School athlete charges coach Battery allegation stems from fight

October 25, 1992|By Darren M. Allen and Bill Free | Darren M. Allen and Bill Free,Staff Writer

A Westminster High football player has filed a criminal complaint against Owls coach Jeff Oeming as the result of an altercation between the two during a practice on Labor Day.

Wide receiver Micah Steven Shaffer claimed that the coach grabbed his face mask, shook his head and threw him to the ground during practice Sept. 7.

The claims are in a criminal complaint that Micah filed in Carroll County District Court Sept. 14.

He alleged that Mr. Oeming got angry at him after a pass play during the practice session.

"The coach approached me and grabbed me by my face mask and shook my head trying to force me to the ground," Micah said in the complaint. "As I turned back to go into the locker room, he grabbed me, picked me up and threw me to the pavement."

The coach put his forearm on the youth's chest, Micah claimed, and "after two to three minutes, he got off me and walked away."

He charged Mr. Oeming with battery, a misdemeanor. The coach is scheduled to stand trial Dec. 2.

State's Attorney Thomas E. Hickman said Friday that he is reviewing the case to decide whether to proceed with prosecuting the coach or drop the charge.

"I'm looking at it now, and I am talking to school officials, the parents and the student," State's Attorney Thomas E. Hickman said Friday.

"As with all charges, it is within the discretion of the state's attorney's office to decide what we'll do."
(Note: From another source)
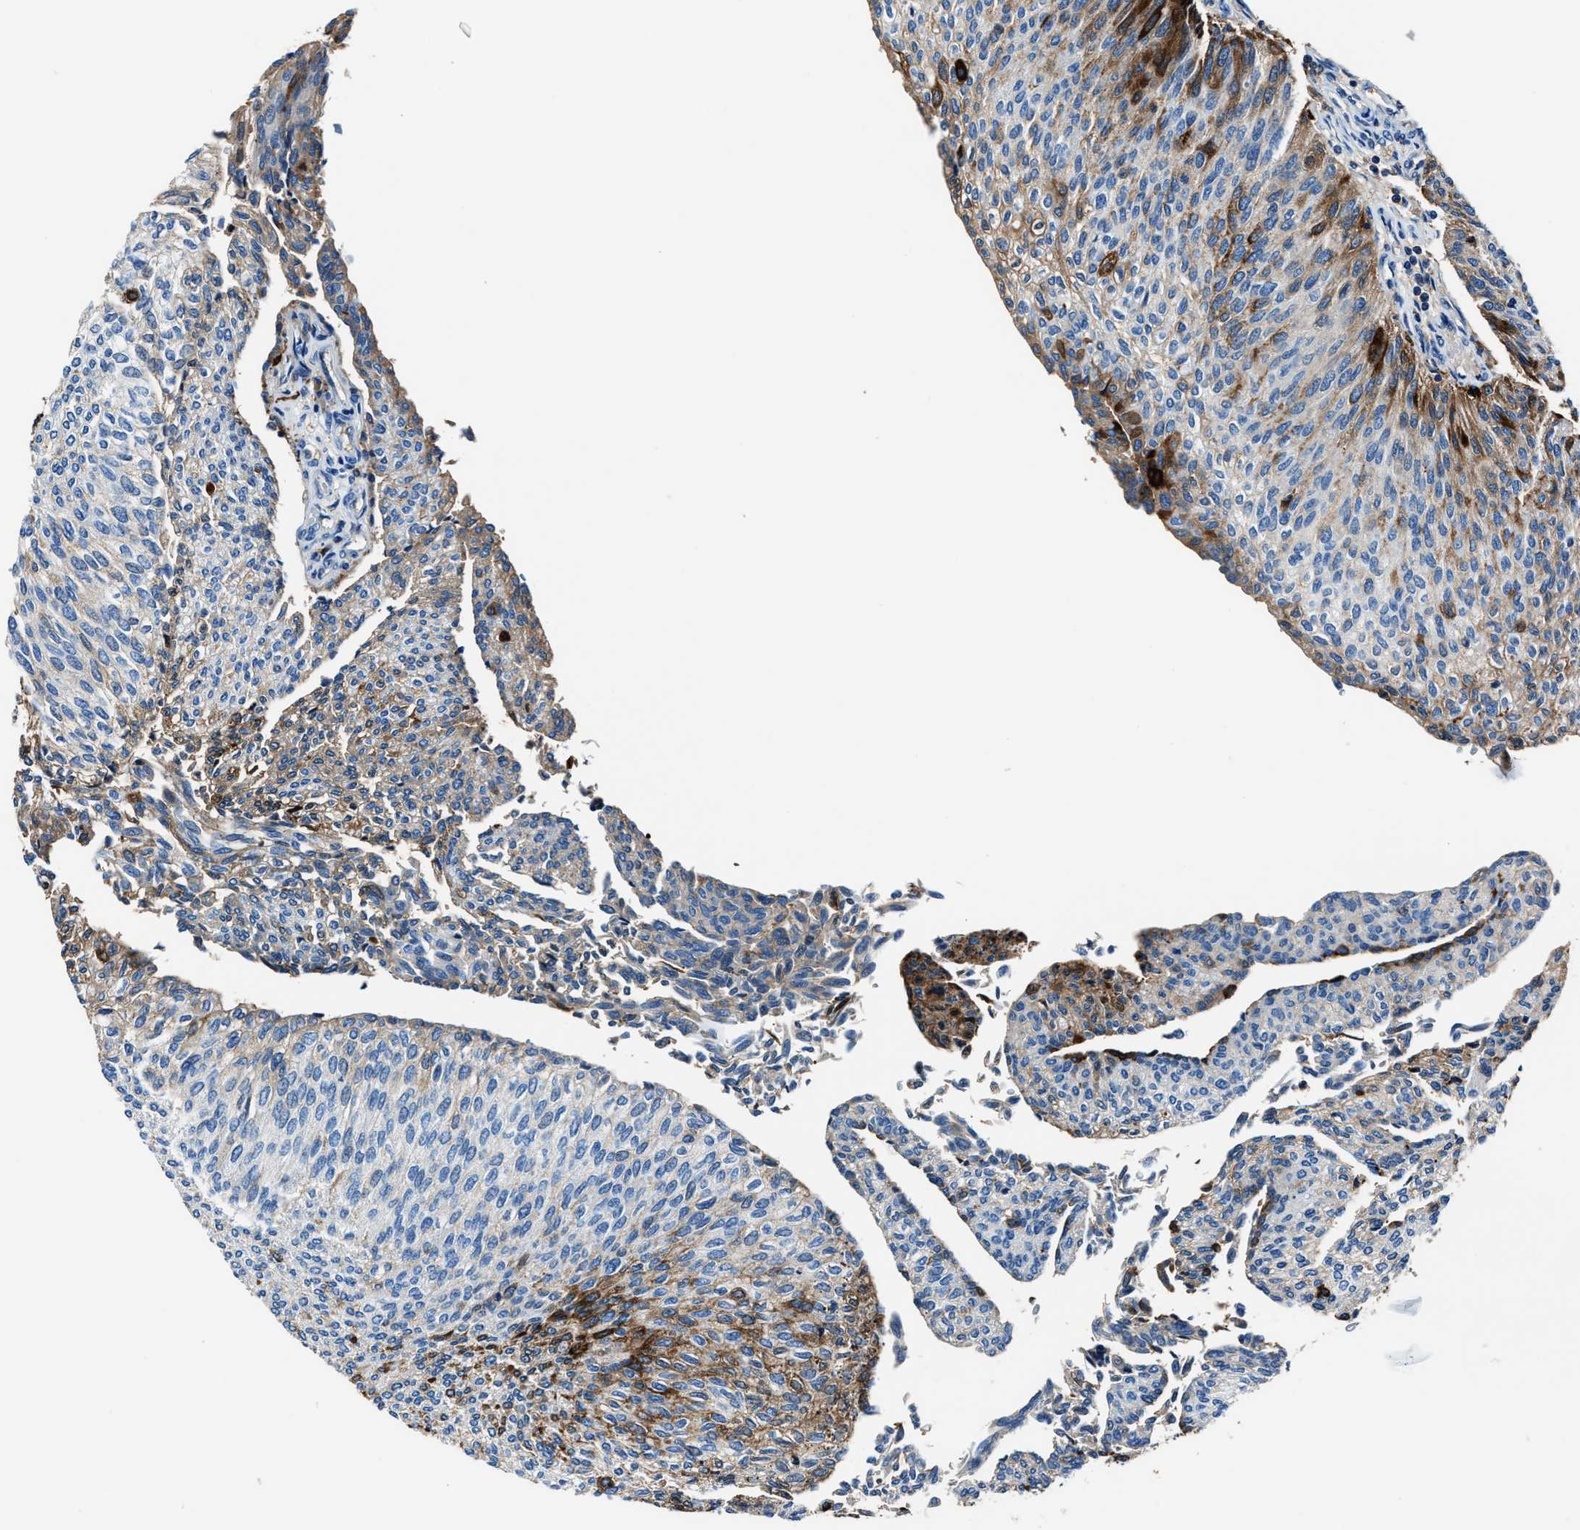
{"staining": {"intensity": "moderate", "quantity": "<25%", "location": "cytoplasmic/membranous"}, "tissue": "urothelial cancer", "cell_type": "Tumor cells", "image_type": "cancer", "snomed": [{"axis": "morphology", "description": "Urothelial carcinoma, Low grade"}, {"axis": "topography", "description": "Urinary bladder"}], "caption": "Immunohistochemical staining of human urothelial carcinoma (low-grade) demonstrates low levels of moderate cytoplasmic/membranous positivity in about <25% of tumor cells.", "gene": "FTL", "patient": {"sex": "female", "age": 79}}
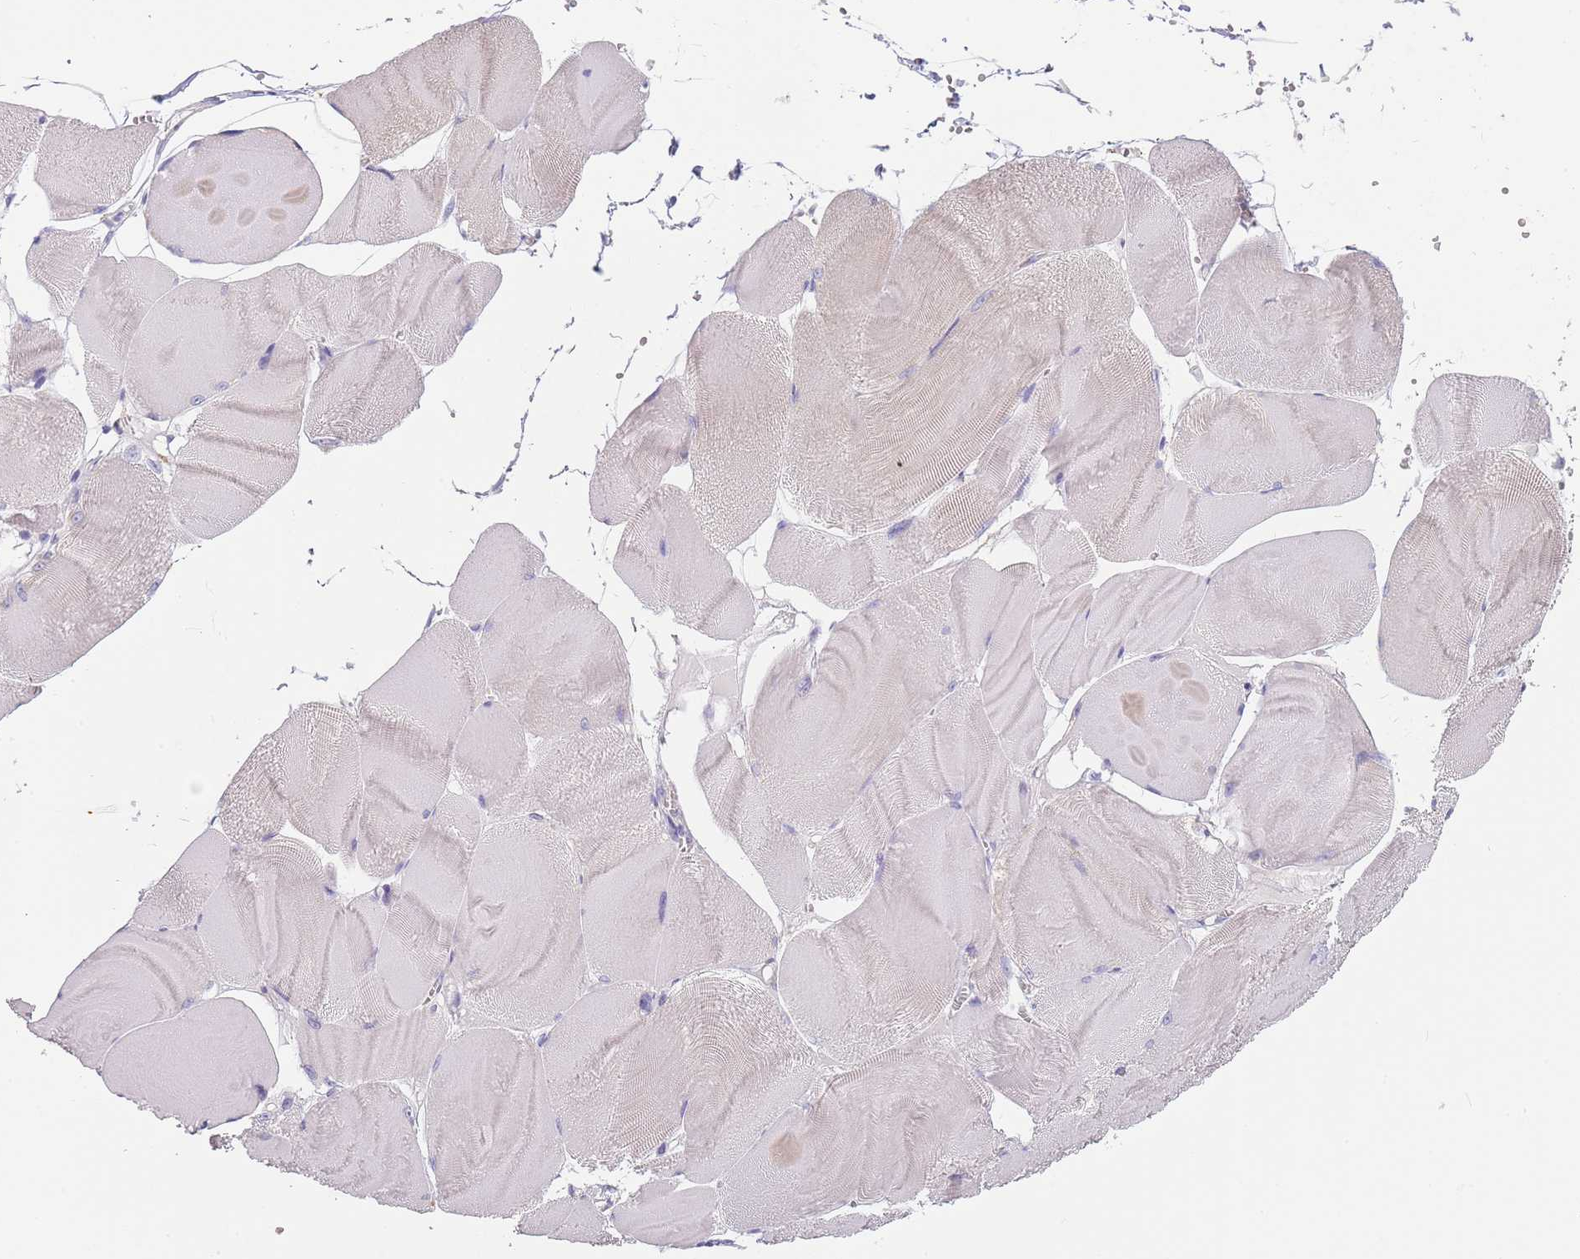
{"staining": {"intensity": "negative", "quantity": "none", "location": "none"}, "tissue": "skeletal muscle", "cell_type": "Myocytes", "image_type": "normal", "snomed": [{"axis": "morphology", "description": "Normal tissue, NOS"}, {"axis": "morphology", "description": "Basal cell carcinoma"}, {"axis": "topography", "description": "Skeletal muscle"}], "caption": "Skeletal muscle stained for a protein using IHC demonstrates no staining myocytes.", "gene": "MAN1C1", "patient": {"sex": "female", "age": 64}}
Maryland State Police, who took a report from the player, declined to file charges earlier in September. Micah decided to apply for charges on his own several days later.

Reached by telephone Friday morning, the youth's mother declined to comment on the complaint, saying she had to talk to her attorney. She would not say who her attorney was.

There apparently is little dispute that an argument between Micah -- who currently is the third-best wide receiver in Carroll County with 10 catches for 195 yards and one touchdown -- and his coach occurred on Labor Day.

"The entire matter appears to be a misunderstanding, and it doesn't belong in criminal courts," said Thomas C. Morrow, an attorney hired by the Maryland State Teachers Association to represent Mr. Oeming.

"There is a certain assumption that if you're a football player, contact will occur not only among players but sometimes between players and the coach," Mr. Morrow said.

Micah was allegedly late for practice that day. When the coach questioned him, the star receiver apparently called Mr. Oeming an obscene name, according to a source who asked for anonymity.

The next day, there was a meeting between Mr. Oeming; Micah and his father; Bruce Cowan, the school system's physical education and athletics supervisor; and Sherri-Le Bream, Westminster High's principal.

A couple of days after the incident, Mr. Oeming told a reporter, "There was a problem, but we've got it straightened out." He would not confirm at that time what the "problem" was.

On Friday, he declined to comment on the matter and referred questions to county school officials.

"We're aware of the incident that took place," said William Rooney, the school system's personnel director. "We believe that the principal dealt with it in an appropriate manner, and, as far as we're concerned, it's a personal dispute between the student and the coach."

Asked if the action taken by Mrs. Bream was disciplinary in nature, Mr. Rooney said, "We have taken action, and we are satisfied with that action."

Mrs. Bream declined to comment on what action she took after the argument.

Mr. Oeming is in his fifth season as Owls head coach. In August, he resigned as the school's athletic director and said he wanted to devote more time to his jobs as head coach and social studies teacher.

Before coming to Westminster, he coached football at North Carroll High. Before that, he was an assistant wrestling coach at Liberty High.

If Mr. Oeming goes to trial and is convicted, he could face further action from the school system, officials said. However, school board policy forbids officials from taking any disciplinary action against Mr. Oeming simply because the criminal charges have been filed against him.

Mr. Rooney declined to say what types of actions would be taken against Mr. Oeming if he is convicted.

Meanwhile, Micah Shaffer is continuing to play on the Owls football team.